**Assignment 1:**
In the records, could you retype everything from the start up to and including the line containing "2. Peak Movement: within", leaving out the pictures?

**Document segment:**
The night bus: perhaps the most common (and the most economical) transportation option for travelers covering long distances.
From a rational standpoint, the night bus makes perfect sense. Get on the bus, allow the bouncing tires to lull you to sleep and wake up at your destination.
For Dani, this is exactly how it works. With just a jacket under her head to soften the bumpy ride, she’s out like a light most the night. For me, however, the longer I travel the less I sleep on buses for one simple reason: I’m keeping watch over the bus driver.
This isn’t exactly because I don’t trust the driver. I really do, considering that night buses around the world arrive in tact every single day. And of all the ‘types’ of bus drivers, overnight, long haul drivers are by far the more professional than the others.
Pimp My Bus – A Bus Driver Break Down
The short distance drivers – two hours or under – tend to treat the road like a popularity contest. The actual driving taking a back seat to all the honking and waving at locals and fellow drivers passing in the opposite direction. When they have no assistant to handle the money, passengers pay up front, and one or two inevitably join the driver, standing up front holding chummy, jovial conversations with the driver for lengthy blocks of time.
These drivers also tend to have this deep need to express their personality through their bus decorations. In Panama we took a trip out to the less visited Gatun locks from Colón, and the bus driver had converted his chicken bus into a reggaton disco decorated with acres of fuzzy neon fabric. Other times, the drivers are no-nonsense sticklers for rules, with signs all over the bus – don’t talk to the driver, pay in exact change, no standing, no exiting from the front of the bus, etc.

**Provided material:**
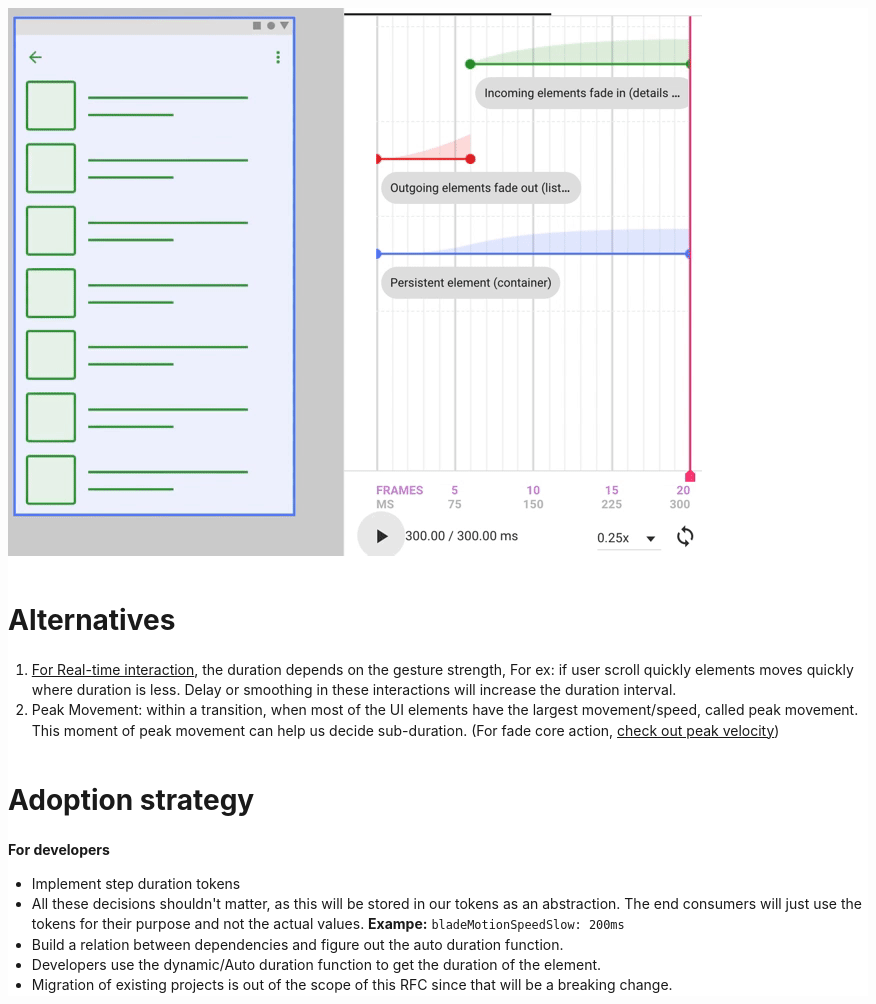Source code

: <img src="images/motion/duration/image7.gif" alt="easing-types" >

# Alternatives
1. [For Real-time interaction](https://images.squarespace-cdn.com/content/v1/546aeb13e4b06c7939161700/1491323167574-FMS8AP2Z9CZ3E6F51O1Y/image-asset.gif?format=1500w), the duration depends on the gesture strength, For ex: if user scroll quickly elements moves quickly where duration is less. Delay or smoothing in these interactions will increase the duration interval.
2. Peak Movement: within a transition, when most of the UI elements have the largest movement/speed, called peak movement. This moment of peak movement can help us decide sub-duration. (For fade core action, [check out peak velocity](https://material.io/design/motion/choreography.html#sequencing))

# Adoption strategy
 **For developers** 
-  Implement step duration tokens
- All these decisions shouldn't matter, as this will be stored in our tokens as an abstraction. The end consumers will just use the tokens for their purpose and not the actual values. **Exampe:** `bladeMotionSpeedSlow: 200ms`
- Build a relation between dependencies and figure out the auto duration function.
- Developers use the dynamic/Auto duration function to get the duration of the element.
- Migration of existing projects is out of the scope of this RFC since that will be a breaking change.
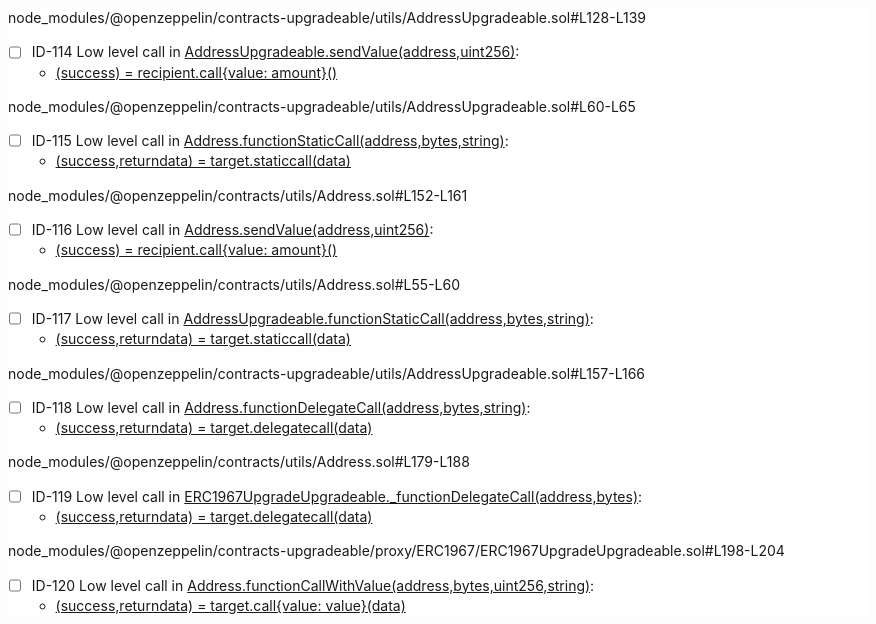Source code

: node_modules/@openzeppelin/contracts-upgradeable/utils/AddressUpgradeable.sol#L128-L139


 - [ ] ID-114
Low level call in [AddressUpgradeable.sendValue(address,uint256)](node_modules/@openzeppelin/contracts-upgradeable/utils/AddressUpgradeable.sol#L60-L65):
	- [(success) = recipient.call{value: amount}()](node_modules/@openzeppelin/contracts-upgradeable/utils/AddressUpgradeable.sol#L63)

node_modules/@openzeppelin/contracts-upgradeable/utils/AddressUpgradeable.sol#L60-L65


 - [ ] ID-115
Low level call in [Address.functionStaticCall(address,bytes,string)](node_modules/@openzeppelin/contracts/utils/Address.sol#L152-L161):
	- [(success,returndata) = target.staticcall(data)](node_modules/@openzeppelin/contracts/utils/Address.sol#L159)

node_modules/@openzeppelin/contracts/utils/Address.sol#L152-L161


 - [ ] ID-116
Low level call in [Address.sendValue(address,uint256)](node_modules/@openzeppelin/contracts/utils/Address.sol#L55-L60):
	- [(success) = recipient.call{value: amount}()](node_modules/@openzeppelin/contracts/utils/Address.sol#L58)

node_modules/@openzeppelin/contracts/utils/Address.sol#L55-L60


 - [ ] ID-117
Low level call in [AddressUpgradeable.functionStaticCall(address,bytes,string)](node_modules/@openzeppelin/contracts-upgradeable/utils/AddressUpgradeable.sol#L157-L166):
	- [(success,returndata) = target.staticcall(data)](node_modules/@openzeppelin/contracts-upgradeable/utils/AddressUpgradeable.sol#L164)

node_modules/@openzeppelin/contracts-upgradeable/utils/AddressUpgradeable.sol#L157-L166


 - [ ] ID-118
Low level call in [Address.functionDelegateCall(address,bytes,string)](node_modules/@openzeppelin/contracts/utils/Address.sol#L179-L188):
	- [(success,returndata) = target.delegatecall(data)](node_modules/@openzeppelin/contracts/utils/Address.sol#L186)

node_modules/@openzeppelin/contracts/utils/Address.sol#L179-L188


 - [ ] ID-119
Low level call in [ERC1967UpgradeUpgradeable._functionDelegateCall(address,bytes)](node_modules/@openzeppelin/contracts-upgradeable/proxy/ERC1967/ERC1967UpgradeUpgradeable.sol#L198-L204):
	- [(success,returndata) = target.delegatecall(data)](node_modules/@openzeppelin/contracts-upgradeable/proxy/ERC1967/ERC1967UpgradeUpgradeable.sol#L202)

node_modules/@openzeppelin/contracts-upgradeable/proxy/ERC1967/ERC1967UpgradeUpgradeable.sol#L198-L204


 - [ ] ID-120
Low level call in [Address.functionCallWithValue(address,bytes,uint256,string)](node_modules/@openzeppelin/contracts/utils/Address.sol#L123-L134):
	- [(success,returndata) = target.call{value: value}(data)](node_modules/@openzeppelin/contracts/utils/Address.sol#L132)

**Assignment 2:**
From the night bus text:
(a) What does Dani put under her head to soften the bumpy ride?
(b) What trip length defines the short distance drivers?
(c) Which locks did the Panama trip from Colón go out to?

**Reply 1:**
Source code

: <img src="images/motion/duration/image7.gif" alt="easing-types" >

# Alternatives
1. [For Real-time interaction](https://images.squarespace-cdn.com/content/v1/546aeb13e4b06c7939161700/1491323167574-FMS8AP2Z9CZ3E6F51O1Y/image-asset.gif?format=1500w), the duration depends on the gesture strength, For ex: if user scroll quickly elements moves quickly where duration is less. Delay or smoothing in these interactions will increase the duration interval.
2. Peak Movement: within a transition, when most of the UI elements have the largest movement/speed, called peak movement. This moment of peak movement can help us decide sub-duration. (For fade core action, [check out peak velocity](https://material.io/design/motion/choreography.html#sequencing))

**Reply 2:**
(a) A jacket
(b) Two hours or under
(c) The Gatun locks